+++ Data extract
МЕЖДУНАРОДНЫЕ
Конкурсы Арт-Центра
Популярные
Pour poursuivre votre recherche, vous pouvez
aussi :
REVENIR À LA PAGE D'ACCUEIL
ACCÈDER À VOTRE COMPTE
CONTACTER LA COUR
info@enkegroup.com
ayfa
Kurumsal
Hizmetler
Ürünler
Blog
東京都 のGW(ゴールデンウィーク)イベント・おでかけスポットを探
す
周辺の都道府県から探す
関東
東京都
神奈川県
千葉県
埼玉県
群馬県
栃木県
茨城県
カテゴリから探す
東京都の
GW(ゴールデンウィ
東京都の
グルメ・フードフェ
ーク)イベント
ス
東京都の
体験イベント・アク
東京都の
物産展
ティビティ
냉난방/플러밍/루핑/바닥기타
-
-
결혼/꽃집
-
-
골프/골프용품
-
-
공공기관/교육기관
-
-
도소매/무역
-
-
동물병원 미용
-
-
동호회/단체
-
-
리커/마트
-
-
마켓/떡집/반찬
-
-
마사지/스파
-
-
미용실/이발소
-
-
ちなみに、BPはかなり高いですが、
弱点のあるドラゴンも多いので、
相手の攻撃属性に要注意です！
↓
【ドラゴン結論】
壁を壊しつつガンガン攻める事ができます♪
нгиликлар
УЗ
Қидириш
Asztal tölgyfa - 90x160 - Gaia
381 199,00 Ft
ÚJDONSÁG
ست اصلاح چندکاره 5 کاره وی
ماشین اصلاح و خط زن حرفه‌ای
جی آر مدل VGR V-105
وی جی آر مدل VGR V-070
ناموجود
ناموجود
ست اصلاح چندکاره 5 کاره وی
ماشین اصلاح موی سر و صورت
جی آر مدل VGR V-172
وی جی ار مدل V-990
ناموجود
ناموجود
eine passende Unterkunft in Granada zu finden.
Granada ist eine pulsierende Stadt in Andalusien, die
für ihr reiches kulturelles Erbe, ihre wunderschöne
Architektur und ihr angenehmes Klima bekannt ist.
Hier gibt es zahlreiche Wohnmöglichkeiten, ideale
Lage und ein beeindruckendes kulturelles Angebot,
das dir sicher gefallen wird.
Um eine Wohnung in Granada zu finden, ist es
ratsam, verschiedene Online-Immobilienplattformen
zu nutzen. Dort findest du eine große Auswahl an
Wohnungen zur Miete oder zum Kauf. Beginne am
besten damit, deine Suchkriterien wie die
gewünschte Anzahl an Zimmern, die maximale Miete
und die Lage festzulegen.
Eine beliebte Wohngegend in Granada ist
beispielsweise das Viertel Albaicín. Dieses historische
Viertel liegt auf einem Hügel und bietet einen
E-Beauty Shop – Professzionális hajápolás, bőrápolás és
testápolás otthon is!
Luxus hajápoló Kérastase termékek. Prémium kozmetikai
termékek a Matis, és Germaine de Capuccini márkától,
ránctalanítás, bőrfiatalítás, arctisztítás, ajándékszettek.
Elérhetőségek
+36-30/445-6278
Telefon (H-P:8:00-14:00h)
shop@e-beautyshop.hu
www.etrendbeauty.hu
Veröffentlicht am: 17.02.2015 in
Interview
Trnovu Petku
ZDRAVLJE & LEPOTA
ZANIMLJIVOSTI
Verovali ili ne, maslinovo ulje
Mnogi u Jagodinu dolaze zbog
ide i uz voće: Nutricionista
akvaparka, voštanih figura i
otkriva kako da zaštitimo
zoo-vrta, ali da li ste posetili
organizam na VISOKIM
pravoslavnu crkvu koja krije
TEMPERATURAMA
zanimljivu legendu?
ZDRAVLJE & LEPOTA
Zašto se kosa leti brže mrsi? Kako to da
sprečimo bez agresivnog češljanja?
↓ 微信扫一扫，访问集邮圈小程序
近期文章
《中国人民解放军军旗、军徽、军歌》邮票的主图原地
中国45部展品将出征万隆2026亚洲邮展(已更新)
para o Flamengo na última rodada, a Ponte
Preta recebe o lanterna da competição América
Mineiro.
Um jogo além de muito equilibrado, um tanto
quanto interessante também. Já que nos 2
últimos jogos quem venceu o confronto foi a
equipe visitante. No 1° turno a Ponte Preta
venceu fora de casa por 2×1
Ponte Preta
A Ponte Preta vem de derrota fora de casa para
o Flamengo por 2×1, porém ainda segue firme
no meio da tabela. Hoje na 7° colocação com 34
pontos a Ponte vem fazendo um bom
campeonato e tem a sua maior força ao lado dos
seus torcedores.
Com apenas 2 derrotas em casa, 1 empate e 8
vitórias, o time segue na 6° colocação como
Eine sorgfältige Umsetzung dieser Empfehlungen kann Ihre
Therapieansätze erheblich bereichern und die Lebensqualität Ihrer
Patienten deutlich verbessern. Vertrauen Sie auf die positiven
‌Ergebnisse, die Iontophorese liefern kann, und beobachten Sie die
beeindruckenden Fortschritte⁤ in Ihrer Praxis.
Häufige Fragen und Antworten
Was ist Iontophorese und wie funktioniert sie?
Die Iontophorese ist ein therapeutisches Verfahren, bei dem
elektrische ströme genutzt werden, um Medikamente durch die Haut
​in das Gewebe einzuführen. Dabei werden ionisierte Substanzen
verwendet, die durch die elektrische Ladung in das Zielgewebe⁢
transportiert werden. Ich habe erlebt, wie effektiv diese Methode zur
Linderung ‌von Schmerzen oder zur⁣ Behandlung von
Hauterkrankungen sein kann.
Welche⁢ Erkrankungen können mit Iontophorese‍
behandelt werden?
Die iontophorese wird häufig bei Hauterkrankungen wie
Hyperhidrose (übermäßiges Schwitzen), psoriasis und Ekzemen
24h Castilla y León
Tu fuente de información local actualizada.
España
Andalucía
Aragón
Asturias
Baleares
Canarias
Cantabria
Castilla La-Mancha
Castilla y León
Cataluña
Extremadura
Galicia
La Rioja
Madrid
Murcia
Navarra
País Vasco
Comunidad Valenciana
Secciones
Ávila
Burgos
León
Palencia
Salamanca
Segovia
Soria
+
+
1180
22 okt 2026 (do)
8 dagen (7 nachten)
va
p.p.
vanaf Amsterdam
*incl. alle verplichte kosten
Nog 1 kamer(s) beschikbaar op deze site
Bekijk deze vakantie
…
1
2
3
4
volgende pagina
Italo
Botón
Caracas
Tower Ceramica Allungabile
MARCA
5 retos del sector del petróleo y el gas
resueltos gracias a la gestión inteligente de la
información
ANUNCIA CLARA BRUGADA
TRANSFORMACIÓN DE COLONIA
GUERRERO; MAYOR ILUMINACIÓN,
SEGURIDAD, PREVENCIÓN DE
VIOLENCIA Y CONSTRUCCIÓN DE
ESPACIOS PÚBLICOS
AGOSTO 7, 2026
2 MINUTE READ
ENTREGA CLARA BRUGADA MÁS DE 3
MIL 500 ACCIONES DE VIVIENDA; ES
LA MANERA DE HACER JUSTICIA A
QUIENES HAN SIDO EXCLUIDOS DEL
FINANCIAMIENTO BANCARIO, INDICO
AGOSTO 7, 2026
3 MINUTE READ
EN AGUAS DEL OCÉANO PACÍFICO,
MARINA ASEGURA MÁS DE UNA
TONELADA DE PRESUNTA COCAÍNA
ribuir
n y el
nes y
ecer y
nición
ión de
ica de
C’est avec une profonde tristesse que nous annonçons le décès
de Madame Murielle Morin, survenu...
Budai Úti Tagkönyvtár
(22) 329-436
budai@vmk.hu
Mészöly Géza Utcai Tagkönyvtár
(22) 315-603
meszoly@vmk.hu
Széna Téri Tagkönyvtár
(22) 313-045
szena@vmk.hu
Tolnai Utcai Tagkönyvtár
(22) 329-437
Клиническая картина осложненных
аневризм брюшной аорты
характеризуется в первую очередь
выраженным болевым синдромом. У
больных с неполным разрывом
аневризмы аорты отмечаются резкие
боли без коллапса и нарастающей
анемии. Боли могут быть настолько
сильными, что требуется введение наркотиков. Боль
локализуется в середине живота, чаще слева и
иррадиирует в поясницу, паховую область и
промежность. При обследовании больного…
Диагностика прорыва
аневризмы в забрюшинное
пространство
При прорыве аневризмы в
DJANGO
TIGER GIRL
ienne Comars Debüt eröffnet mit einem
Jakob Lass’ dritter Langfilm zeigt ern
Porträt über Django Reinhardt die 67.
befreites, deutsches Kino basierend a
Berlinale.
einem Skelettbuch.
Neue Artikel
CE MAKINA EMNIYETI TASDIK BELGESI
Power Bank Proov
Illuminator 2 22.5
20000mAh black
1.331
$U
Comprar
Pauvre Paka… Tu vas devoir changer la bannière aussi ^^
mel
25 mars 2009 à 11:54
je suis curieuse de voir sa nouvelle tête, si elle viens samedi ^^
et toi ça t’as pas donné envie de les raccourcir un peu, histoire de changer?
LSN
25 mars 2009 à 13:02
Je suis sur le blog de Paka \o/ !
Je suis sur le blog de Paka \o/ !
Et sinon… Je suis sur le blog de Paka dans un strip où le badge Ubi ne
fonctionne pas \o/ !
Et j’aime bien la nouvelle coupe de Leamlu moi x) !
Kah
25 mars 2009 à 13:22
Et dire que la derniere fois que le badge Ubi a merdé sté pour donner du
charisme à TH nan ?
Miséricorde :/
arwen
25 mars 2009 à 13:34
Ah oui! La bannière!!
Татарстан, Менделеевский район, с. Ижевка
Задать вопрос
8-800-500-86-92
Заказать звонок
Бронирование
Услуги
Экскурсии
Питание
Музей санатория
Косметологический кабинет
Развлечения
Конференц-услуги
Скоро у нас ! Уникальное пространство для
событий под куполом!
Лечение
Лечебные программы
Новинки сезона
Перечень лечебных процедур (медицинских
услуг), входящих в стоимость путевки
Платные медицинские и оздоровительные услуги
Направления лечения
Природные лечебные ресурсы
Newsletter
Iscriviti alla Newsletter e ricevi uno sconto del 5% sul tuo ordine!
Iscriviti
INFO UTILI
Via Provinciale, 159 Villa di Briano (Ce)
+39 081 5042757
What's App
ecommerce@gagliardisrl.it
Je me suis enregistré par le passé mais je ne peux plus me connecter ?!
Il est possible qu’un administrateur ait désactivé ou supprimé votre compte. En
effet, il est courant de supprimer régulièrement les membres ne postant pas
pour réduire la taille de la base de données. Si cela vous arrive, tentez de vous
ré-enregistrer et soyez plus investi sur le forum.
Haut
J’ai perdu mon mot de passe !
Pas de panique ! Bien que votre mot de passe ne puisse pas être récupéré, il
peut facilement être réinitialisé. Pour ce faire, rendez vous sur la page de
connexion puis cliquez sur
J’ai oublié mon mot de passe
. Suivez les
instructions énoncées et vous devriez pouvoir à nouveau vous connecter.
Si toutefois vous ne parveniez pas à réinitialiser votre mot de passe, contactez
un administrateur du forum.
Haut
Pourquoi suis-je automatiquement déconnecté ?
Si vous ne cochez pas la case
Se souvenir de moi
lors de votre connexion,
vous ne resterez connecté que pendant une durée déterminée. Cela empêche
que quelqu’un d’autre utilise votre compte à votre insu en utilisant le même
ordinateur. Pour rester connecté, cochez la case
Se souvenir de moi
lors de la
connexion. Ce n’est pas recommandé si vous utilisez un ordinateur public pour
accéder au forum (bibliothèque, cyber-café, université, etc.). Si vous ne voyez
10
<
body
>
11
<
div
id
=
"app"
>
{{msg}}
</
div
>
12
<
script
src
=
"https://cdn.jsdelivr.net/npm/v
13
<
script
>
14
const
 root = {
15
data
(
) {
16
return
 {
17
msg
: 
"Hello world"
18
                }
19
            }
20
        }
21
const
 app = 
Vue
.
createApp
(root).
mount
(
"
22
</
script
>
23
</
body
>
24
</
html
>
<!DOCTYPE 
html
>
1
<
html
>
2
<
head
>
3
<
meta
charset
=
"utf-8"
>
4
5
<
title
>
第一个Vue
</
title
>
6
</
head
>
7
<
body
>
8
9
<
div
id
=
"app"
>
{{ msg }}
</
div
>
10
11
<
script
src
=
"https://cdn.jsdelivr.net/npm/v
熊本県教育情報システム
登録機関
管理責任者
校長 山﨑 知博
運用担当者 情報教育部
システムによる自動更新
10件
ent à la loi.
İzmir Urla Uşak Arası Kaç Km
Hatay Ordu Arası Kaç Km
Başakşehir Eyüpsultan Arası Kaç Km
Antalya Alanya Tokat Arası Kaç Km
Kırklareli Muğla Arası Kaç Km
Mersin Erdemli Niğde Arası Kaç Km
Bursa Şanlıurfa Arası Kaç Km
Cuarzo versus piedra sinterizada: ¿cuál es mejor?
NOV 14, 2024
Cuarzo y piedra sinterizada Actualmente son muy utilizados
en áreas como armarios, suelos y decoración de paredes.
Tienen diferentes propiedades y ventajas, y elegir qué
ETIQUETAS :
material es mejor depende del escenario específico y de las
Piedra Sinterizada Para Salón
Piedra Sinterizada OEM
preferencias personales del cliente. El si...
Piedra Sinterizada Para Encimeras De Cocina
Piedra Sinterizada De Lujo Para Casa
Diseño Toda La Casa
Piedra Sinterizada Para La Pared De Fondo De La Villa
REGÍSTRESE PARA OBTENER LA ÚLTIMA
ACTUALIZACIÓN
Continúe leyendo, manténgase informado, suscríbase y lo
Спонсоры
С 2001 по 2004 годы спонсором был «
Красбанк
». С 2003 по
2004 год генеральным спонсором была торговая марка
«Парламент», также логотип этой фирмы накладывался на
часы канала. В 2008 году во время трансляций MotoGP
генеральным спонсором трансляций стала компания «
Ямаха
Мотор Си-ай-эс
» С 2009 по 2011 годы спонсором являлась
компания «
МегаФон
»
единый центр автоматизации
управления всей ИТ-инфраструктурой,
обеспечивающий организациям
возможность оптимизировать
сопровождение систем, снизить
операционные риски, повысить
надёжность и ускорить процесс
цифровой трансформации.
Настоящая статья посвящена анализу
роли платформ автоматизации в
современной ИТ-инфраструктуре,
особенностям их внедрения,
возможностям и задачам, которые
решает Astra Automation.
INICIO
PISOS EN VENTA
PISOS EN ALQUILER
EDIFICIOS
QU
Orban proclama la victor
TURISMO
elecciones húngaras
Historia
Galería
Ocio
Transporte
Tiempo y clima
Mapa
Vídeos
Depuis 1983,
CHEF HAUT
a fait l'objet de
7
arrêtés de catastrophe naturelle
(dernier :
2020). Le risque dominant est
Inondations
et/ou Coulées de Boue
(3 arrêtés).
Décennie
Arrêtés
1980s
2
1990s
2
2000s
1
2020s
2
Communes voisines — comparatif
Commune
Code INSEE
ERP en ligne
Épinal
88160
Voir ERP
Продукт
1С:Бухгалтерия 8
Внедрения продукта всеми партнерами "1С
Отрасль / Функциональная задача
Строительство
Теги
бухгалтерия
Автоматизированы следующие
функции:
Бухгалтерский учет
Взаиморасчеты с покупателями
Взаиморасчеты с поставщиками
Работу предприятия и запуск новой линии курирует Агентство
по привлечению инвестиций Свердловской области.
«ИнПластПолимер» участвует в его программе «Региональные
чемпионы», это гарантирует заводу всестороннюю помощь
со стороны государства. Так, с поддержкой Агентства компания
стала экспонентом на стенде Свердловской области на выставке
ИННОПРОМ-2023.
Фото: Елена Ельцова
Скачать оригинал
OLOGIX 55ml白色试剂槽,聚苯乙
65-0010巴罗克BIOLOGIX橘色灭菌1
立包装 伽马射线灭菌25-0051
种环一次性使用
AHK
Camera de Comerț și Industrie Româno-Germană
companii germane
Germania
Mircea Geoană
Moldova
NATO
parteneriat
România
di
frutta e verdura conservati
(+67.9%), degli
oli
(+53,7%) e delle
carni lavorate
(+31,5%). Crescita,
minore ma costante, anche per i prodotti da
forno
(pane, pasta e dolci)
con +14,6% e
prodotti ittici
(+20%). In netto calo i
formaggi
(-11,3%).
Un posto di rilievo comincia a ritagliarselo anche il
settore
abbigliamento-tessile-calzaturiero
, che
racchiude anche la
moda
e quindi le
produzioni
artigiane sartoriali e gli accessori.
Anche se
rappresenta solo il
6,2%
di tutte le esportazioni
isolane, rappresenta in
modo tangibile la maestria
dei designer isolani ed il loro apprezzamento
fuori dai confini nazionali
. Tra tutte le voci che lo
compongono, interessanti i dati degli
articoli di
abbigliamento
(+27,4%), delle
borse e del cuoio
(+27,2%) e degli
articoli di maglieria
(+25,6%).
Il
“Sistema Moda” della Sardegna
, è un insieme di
++++++
## What you have to do
Only those lines of the entries above that run from the line containing "arrêtés de catastrophe naturelle" to the line containing "voci che lo", both included, should be transcribed exactly.

## Response to the exercise
arrêtés de catastrophe naturelle
(dernier :
2020). Le risque dominant est
Inondations
et/ou Coulées de Boue
(3 arrêtés).
Décennie
Arrêtés
1980s
2
1990s
2
2000s
1
2020s
2
Communes voisines — comparatif
Commune
Code INSEE
ERP en ligne
Épinal
88160
Voir ERP
Продукт
1С:Бухгалтерия 8
Внедрения продукта всеми партнерами "1С
Отрасль / Функциональная задача
Строительство
Теги
бухгалтерия
Автоматизированы следующие
функции:
Бухгалтерский учет
Взаиморасчеты с покупателями
Взаиморасчеты с поставщиками
Работу предприятия и запуск новой линии курирует Агентство
по привлечению инвестиций Свердловской области.
«ИнПластПолимер» участвует в его программе «Региональные
чемпионы», это гарантирует заводу всестороннюю помощь
со стороны государства. Так, с поддержкой Агентства компания
стала экспонентом на стенде Свердловской области на выставке
ИННОПРОМ-2023.
Фото: Елена Ельцова
Скачать оригинал
OLOGIX 55ml白色试剂槽,聚苯乙
65-0010巴罗克BIOLOGIX橘色灭菌1
立包装 伽马射线灭菌25-0051
种环一次性使用
AHK
Camera de Comerț și Industrie Româno-Germană
companii germane
Germania
Mircea Geoană
Moldova
NATO
parteneriat
România
di
frutta e verdura conservati
(+67.9%), degli
oli
(+53,7%) e delle
carni lavorate
(+31,5%). Crescita,
minore ma costante, anche per i prodotti da
forno
(pane, pasta e dolci)
con +14,6% e
prodotti ittici
(+20%). In netto calo i
formaggi
(-11,3%).
Un posto di rilievo comincia a ritagliarselo anche il
settore
abbigliamento-tessile-calzaturiero
, che
racchiude anche la
moda
e quindi le
produzioni
artigiane sartoriali e gli accessori.
Anche se
rappresenta solo il
6,2%
di tutte le esportazioni
isolane, rappresenta in
modo tangibile la maestria
dei designer isolani ed il loro apprezzamento
fuori dai confini nazionali
. Tra tutte le voci che lo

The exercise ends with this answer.